[Start of section]

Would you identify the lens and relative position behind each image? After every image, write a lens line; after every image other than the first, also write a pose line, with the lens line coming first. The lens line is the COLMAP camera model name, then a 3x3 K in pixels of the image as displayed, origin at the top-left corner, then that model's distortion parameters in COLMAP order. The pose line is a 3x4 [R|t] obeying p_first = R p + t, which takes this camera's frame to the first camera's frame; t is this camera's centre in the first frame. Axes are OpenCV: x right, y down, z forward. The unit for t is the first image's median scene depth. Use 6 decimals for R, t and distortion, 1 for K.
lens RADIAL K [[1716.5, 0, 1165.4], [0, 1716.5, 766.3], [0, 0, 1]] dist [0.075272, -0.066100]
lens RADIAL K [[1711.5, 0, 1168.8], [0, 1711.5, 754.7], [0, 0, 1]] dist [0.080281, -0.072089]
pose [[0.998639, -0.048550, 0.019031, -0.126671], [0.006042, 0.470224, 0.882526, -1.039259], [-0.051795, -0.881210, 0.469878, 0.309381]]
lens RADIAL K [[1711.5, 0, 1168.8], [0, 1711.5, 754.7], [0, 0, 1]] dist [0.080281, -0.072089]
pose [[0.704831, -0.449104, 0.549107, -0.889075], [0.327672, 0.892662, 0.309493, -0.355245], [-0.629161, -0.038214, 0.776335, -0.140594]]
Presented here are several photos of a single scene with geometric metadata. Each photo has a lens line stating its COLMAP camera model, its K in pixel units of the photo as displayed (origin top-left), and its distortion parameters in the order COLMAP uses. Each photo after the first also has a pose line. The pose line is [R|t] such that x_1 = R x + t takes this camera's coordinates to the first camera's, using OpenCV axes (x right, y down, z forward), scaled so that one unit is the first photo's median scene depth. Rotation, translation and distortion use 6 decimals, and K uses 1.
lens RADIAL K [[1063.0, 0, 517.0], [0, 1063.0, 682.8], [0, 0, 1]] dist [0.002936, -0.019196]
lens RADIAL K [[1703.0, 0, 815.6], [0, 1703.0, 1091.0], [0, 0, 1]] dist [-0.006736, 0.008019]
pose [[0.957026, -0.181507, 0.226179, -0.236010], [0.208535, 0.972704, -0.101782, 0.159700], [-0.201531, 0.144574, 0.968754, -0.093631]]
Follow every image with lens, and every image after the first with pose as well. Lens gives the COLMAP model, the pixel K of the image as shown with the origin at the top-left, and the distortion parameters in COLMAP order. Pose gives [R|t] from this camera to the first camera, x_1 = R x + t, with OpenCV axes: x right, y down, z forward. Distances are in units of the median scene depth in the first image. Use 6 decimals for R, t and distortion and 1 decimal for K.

[End of section]

**Goal of the exercise:**
Every entry should be duplicated exactly as written.

**Task response:**
Would you identify the lens and relative position behind each image? After every image, write a lens line; after every image other than the first, also write a pose line, with the lens line coming first. The lens line is the COLMAP camera model name, then a 3x3 K in pixels of the image as displayed, origin at the top-left corner, then that model's distortion parameters in COLMAP order. The pose line is a 3x4 [R|t] obeying p_first = R p + t, which takes this camera's frame to the first camera's frame; t is this camera's centre in the first frame. Axes are OpenCV: x right, y down, z forward. The unit for t is the first image's median scene depth. Use 6 decimals for R, t and distortion, 1 for K.
lens RADIAL K [[1716.5, 0, 1165.4], [0, 1716.5, 766.3], [0, 0, 1]] dist [0.075272, -0.066100]
lens RADIAL K [[1711.5, 0, 1168.8], [0, 1711.5, 754.7], [0, 0, 1]] dist [0.080281, -0.072089]
pose [[0.998639, -0.048550, 0.019031, -0.126671], [0.006042, 0.470224, 0.882526, -1.039259], [-0.051795, -0.881210, 0.469878, 0.309381]]
lens RADIAL K [[1711.5, 0, 1168.8], [0, 1711.5, 754.7], [0, 0, 1]] dist [0.080281, -0.072089]
pose [[0.704831, -0.449104, 0.549107, -0.889075], [0.327672, 0.892662, 0.309493, -0.355245], [-0.629161, -0.038214, 0.776335, -0.140594]]
Presented here are several photos of a single scene with geometric metadata. Each photo has a lens line stating its COLMAP camera model, its K in pixel units of the photo as displayed (origin top-left), and its distortion parameters in the order COLMAP uses. Each photo after the first also has a pose line. The pose line is [R|t] such that x_1 = R x + t takes this camera's coordinates to the first camera's, using OpenCV axes (x right, y down, z forward), scaled so that one unit is the first photo's median scene depth. Rotation, translation and distortion use 6 decimals, and K uses 1.
lens RADIAL K [[1063.0, 0, 517.0], [0, 1063.0, 682.8], [0, 0, 1]] dist [0.002936, -0.019196]
lens RADIAL K [[1703.0, 0, 815.6], [0, 1703.0, 1091.0], [0, 0, 1]] dist [-0.006736, 0.008019]
pose [[0.957026, -0.181507, 0.226179, -0.236010], [0.208535, 0.972704, -0.101782, 0.159700], [-0.201531, 0.144574, 0.968754, -0.093631]]
Follow every image with lens, and every image after the first with pose as well. Lens gives the COLMAP model, the pixel K of the image as shown with the origin at the top-left, and the distortion parameters in COLMAP order. Pose gives [R|t] from this camera to the first camera, x_1 = R x + t, with OpenCV axes: x right, y down, z forward. Distances are in units of the median scene depth in the first image. Use 6 decimals for R, t and distortion and 1 decimal for K.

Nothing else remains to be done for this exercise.